START Study material

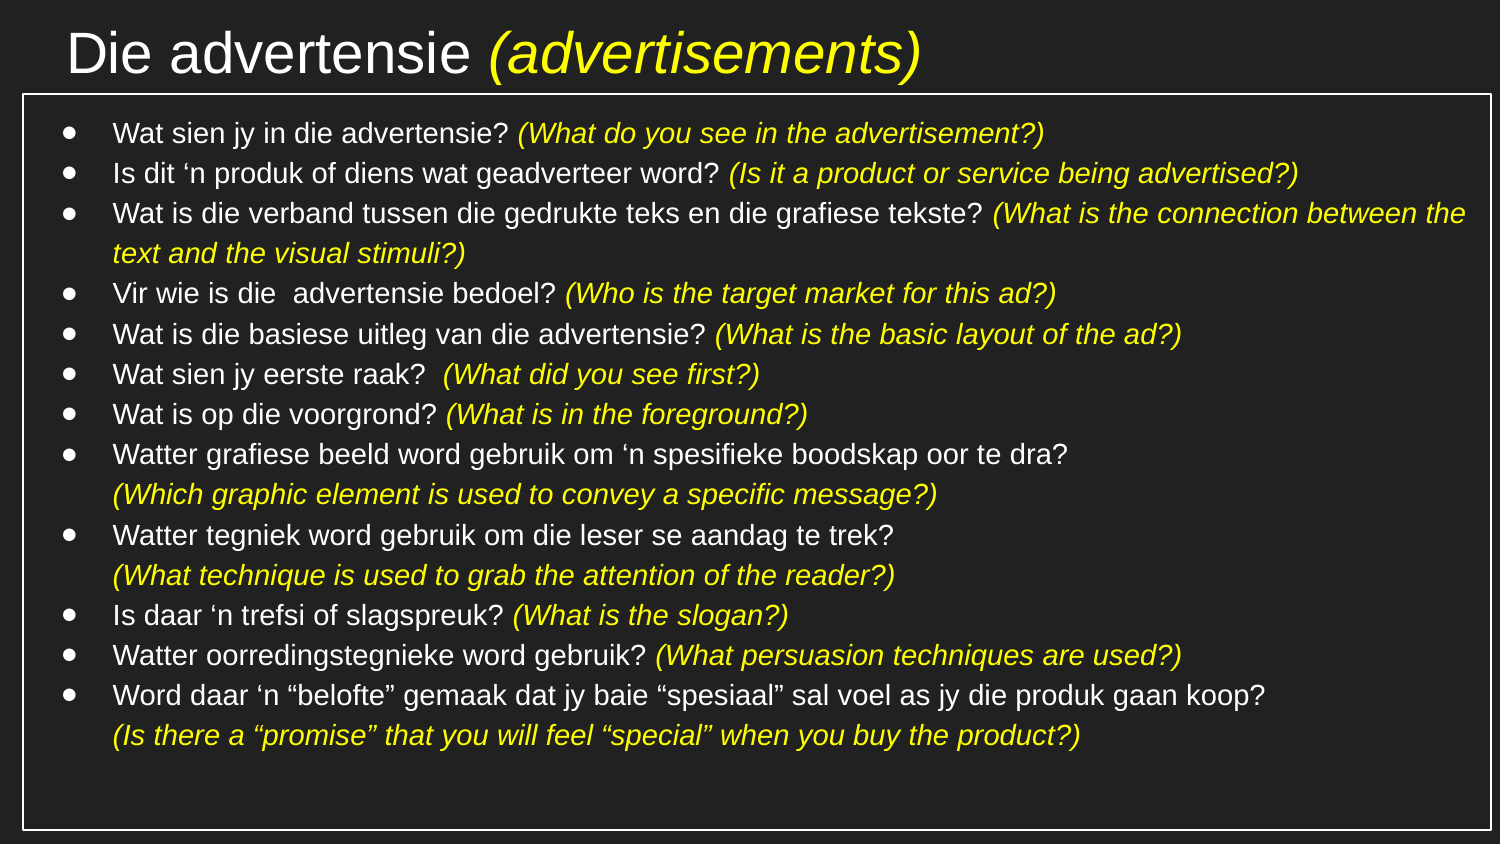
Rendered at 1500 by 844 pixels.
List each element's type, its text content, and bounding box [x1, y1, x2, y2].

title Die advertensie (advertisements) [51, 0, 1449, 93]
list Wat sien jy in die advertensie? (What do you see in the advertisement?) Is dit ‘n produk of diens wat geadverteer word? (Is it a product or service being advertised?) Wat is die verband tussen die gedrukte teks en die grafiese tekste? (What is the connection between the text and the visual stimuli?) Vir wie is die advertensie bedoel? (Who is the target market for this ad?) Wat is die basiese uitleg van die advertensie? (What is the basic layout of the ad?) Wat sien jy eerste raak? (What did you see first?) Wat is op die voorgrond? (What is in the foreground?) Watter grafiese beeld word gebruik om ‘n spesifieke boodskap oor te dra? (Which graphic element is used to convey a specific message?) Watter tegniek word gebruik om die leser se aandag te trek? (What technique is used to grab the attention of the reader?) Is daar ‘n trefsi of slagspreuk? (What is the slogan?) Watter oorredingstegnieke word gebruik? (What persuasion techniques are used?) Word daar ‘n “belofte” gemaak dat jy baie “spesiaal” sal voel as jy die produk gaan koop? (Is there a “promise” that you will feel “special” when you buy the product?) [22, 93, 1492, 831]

END Study material
START Study material

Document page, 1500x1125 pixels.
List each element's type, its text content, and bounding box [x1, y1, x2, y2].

END Study material

**What you are asked to do**
Among the lines of the data, some may include "pixels" as a word or string; report how many, and nothing else.

**Written reply**
2